People rarely thank you when you expose the ugly mechanics of their social myths but still, the hypocrisy of British press reaction to critical analysis of the Duchess of Cambridge and her pregnancy is laughable.
The tabloids exploded in outrage Tuesday because, in an honest and intelligent essay in The London Review of Books, author Hilary Mantel dares to make the rather obvious point that the royal body is public property. She describes the Duchess as "becoming a jointed doll on which certain rags are hung…, a shop-window mannequin, with no personality of her own." The papers called this a scathing attack, manufacturing some outrage to print between dozens of the "baby bump" pictures shot during the Duchess's first public appearance in which her pregnancy, now in its fourth month, shows.
In the 6,000-word piece, delivered as a lecture earlier this month before it was posted on the LRB website, Mantel takes a piercing look at her own reactions to royals in the flesh. The Booker laureate describes attending a reception at Buckingham Palace where she stares at the Queen as "a cannibal views his dinner." Mantel, whose much praised 2009 novel Wolf Hall is a fictionalized biography of the Tudor minister Thomas Cromwell, then gets to the meat of her subject: She reviews new research into the health of the much-married Henry VIII and looks at the fertility problems that produced a reign whose notorious history is "graphically gynecological."
In this context, it is important that the Duchess of Cambridge is young, pretty and now demonstrably fertile, and that is Mantel's introduction. She contrasts Kate's all-important reliability to the tragically unstable egos of Marie Antoinette and Diana, Princess of Wales, writing that the Duchess "seems to have been selected for her role of princess because she was irreproachable: as painfully thin as anyone could wish, without quirks, without oddities, without the risk of the emergence of character."
Missing the point that this is not a criticism of the Duchess herself, whoever she might be, but rather of the public image the press and Palace thrust on her, the tabs have gone into overdrive, denouncing anyone who would say their perfect Kate lacked personality. Prime Minister David Cameron even weighed in, calling Mantel's remarks "completely misguided and completely wrong," perhaps because the author is questioning the monarchy itself. (She comes to the conclusion that royals are like pandas, fun to look at but unnecessary.)
What is ironic about this artificial controversy is how the press, despite its new, post-Diana, no-more-phone-hacking propriety, is casting the Duchess in exactly the role Mantel has identified. On the papers' websites, you can watch the video of her appearance Tuesday at an addiction-recovery centre that she supports. She emerges from a car in an elegant, form-fitting dress to be greeted by staff, but all you can hear is the clicking of camera shutters and the occasional "Katherine!" as photographers try to get her to look their way. She waves once; otherwise she acts – and what is it except sheer pretense to ignore the immediate proximity of a phalanx of loudly clicking cameras? – as though they aren't there.

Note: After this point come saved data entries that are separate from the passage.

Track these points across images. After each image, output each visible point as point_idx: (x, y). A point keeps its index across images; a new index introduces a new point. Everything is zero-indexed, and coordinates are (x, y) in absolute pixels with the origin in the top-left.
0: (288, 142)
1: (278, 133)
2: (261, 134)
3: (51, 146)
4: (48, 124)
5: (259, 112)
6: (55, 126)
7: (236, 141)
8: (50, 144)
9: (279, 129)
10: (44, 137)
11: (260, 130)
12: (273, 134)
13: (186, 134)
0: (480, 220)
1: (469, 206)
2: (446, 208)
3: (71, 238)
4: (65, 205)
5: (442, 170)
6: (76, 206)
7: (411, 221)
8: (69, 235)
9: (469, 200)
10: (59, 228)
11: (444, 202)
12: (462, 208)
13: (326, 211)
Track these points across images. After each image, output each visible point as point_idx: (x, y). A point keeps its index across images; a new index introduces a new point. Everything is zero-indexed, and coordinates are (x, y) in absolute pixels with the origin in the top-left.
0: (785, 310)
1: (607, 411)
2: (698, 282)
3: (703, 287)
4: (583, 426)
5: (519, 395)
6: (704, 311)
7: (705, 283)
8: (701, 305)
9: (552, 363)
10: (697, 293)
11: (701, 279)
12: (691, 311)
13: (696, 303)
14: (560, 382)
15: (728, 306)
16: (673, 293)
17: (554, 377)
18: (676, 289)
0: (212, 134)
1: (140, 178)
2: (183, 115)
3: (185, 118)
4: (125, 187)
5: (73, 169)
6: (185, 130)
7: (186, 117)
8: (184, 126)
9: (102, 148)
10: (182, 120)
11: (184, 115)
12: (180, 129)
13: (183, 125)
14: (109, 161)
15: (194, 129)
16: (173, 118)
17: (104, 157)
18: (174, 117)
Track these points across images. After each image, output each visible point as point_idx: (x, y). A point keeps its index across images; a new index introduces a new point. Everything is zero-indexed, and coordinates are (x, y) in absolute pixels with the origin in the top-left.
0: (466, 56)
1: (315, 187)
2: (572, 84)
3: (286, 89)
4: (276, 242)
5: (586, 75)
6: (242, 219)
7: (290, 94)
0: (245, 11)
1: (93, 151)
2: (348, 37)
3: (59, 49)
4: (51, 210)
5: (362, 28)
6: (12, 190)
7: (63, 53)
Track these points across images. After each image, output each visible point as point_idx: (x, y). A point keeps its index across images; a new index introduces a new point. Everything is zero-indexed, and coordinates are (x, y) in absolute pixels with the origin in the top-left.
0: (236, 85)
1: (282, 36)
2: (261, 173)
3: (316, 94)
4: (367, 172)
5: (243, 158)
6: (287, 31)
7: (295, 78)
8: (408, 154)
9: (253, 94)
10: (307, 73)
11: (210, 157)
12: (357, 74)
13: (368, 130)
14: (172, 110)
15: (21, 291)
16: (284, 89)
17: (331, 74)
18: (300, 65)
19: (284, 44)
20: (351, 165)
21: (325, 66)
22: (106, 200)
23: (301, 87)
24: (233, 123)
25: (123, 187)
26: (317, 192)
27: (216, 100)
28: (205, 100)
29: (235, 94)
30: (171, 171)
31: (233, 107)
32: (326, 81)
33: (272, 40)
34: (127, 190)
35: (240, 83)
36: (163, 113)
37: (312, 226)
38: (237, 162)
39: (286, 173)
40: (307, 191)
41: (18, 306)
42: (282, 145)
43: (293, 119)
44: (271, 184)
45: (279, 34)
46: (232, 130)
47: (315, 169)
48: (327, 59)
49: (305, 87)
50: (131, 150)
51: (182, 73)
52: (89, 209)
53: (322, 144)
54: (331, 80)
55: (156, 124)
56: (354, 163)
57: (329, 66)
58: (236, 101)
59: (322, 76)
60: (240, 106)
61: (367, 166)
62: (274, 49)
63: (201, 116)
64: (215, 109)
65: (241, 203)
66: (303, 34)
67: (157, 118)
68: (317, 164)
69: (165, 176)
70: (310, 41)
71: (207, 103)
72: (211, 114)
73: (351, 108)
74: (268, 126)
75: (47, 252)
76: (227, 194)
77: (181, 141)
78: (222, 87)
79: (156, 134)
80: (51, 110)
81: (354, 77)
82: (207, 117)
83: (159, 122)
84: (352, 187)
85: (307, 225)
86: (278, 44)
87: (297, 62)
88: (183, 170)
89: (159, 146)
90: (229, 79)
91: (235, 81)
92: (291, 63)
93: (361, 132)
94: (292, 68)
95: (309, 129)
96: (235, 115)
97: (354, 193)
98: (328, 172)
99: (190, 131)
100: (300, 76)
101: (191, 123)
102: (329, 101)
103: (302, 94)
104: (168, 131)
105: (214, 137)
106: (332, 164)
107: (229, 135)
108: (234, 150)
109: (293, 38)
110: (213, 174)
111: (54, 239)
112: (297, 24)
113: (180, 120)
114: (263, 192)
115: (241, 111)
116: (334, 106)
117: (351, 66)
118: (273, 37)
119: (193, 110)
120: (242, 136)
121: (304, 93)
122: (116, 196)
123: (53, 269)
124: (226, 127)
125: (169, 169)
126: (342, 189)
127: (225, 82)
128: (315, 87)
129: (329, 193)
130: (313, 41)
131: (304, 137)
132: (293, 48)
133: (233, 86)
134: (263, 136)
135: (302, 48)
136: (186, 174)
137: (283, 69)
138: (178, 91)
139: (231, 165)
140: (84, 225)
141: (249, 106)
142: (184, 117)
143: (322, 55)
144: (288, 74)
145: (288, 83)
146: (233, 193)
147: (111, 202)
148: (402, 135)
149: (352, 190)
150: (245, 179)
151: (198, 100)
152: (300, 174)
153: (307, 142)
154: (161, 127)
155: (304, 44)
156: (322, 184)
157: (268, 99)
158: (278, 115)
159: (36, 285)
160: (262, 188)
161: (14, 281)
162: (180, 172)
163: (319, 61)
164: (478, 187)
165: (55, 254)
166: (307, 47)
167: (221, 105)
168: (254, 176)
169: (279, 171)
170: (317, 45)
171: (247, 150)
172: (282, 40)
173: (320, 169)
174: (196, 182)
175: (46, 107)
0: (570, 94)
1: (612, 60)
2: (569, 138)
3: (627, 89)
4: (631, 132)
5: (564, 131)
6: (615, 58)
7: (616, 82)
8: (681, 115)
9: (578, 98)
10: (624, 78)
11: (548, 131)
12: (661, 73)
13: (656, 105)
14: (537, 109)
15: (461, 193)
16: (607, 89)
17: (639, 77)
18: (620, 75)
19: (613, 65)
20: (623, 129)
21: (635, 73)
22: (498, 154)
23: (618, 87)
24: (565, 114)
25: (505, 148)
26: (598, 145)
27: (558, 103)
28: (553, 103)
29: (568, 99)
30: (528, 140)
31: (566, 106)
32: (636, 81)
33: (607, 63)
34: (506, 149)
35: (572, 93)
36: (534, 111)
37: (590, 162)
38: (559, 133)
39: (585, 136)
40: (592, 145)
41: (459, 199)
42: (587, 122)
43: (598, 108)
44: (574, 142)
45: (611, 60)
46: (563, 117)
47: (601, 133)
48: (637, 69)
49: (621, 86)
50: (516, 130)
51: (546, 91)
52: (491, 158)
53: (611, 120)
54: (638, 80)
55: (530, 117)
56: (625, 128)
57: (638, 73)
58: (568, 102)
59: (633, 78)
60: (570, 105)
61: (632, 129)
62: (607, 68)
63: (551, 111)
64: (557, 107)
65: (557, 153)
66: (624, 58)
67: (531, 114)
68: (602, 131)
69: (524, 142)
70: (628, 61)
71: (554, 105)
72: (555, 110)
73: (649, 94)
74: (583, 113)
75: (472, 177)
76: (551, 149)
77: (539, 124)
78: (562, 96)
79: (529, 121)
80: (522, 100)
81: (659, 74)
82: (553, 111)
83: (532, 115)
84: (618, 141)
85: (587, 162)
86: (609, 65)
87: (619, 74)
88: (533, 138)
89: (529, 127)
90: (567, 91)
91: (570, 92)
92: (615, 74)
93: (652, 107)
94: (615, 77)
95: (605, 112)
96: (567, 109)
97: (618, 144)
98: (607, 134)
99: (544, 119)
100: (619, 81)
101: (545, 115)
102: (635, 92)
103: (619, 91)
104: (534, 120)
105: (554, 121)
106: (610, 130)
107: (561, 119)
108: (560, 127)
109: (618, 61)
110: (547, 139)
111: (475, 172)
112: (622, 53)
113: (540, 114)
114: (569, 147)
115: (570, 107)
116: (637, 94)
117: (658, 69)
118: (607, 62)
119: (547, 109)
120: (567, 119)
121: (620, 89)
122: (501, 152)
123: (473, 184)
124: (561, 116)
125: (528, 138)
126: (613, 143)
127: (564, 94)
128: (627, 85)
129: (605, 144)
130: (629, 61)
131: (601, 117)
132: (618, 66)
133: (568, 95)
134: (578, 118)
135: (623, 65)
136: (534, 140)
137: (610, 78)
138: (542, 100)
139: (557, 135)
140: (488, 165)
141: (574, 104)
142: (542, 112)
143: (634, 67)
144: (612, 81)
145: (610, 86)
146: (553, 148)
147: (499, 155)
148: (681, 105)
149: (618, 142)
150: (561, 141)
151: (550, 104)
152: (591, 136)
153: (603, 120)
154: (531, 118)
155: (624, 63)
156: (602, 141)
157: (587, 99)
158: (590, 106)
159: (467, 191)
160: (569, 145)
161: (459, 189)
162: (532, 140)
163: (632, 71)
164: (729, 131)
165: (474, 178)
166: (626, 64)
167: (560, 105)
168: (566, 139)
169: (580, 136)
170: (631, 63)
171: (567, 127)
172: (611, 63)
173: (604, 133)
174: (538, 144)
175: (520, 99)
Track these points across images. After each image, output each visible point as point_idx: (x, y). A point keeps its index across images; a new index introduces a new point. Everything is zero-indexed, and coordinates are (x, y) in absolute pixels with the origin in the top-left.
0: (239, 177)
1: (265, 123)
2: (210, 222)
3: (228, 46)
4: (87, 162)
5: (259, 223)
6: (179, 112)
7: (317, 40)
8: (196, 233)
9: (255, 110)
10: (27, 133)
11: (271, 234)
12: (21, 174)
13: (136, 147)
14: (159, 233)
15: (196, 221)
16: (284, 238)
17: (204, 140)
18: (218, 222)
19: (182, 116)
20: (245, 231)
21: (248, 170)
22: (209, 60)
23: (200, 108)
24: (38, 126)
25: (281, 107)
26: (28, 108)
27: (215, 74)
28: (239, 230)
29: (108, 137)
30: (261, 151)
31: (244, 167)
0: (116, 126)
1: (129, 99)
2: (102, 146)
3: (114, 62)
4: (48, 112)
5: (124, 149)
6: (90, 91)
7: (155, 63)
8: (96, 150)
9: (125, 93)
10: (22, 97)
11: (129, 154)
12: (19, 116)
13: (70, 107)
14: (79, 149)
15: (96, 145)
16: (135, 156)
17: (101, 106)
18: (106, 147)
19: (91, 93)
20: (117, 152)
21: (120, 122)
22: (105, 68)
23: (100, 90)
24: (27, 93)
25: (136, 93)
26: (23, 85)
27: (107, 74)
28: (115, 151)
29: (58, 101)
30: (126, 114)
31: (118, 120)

The Daily Express described her as wearing "an unseasonally summery Max Mara dress" while the Daily Mail wrote that she "braved a chill morning in London wearing only a grey patterned wrap dress." In other words, after the British press respected the Palace's request not to publish paparazzi shots of her in a bikini that appeared in some U.S. publications last week, the obliging royal showed up at an official event without a coat in a clingy dress so that the photographers could get what they needed.
In the papers, Nick Barton, chief executive of Action on Addiction, describes the Duchess as engaging and filled with intelligent questions, but that is beside the point. The real Kate may have loads of personality, but as Duchess of Cambridge she is the star attraction in a media pageant in which her pregnancy is the next big float. Can she ever lay claim to her private self? Perhaps if, as Mantel urges us "[We] back off and not be brutes," but the faux furor over her essay suggests we are more eager to pounce than retreat.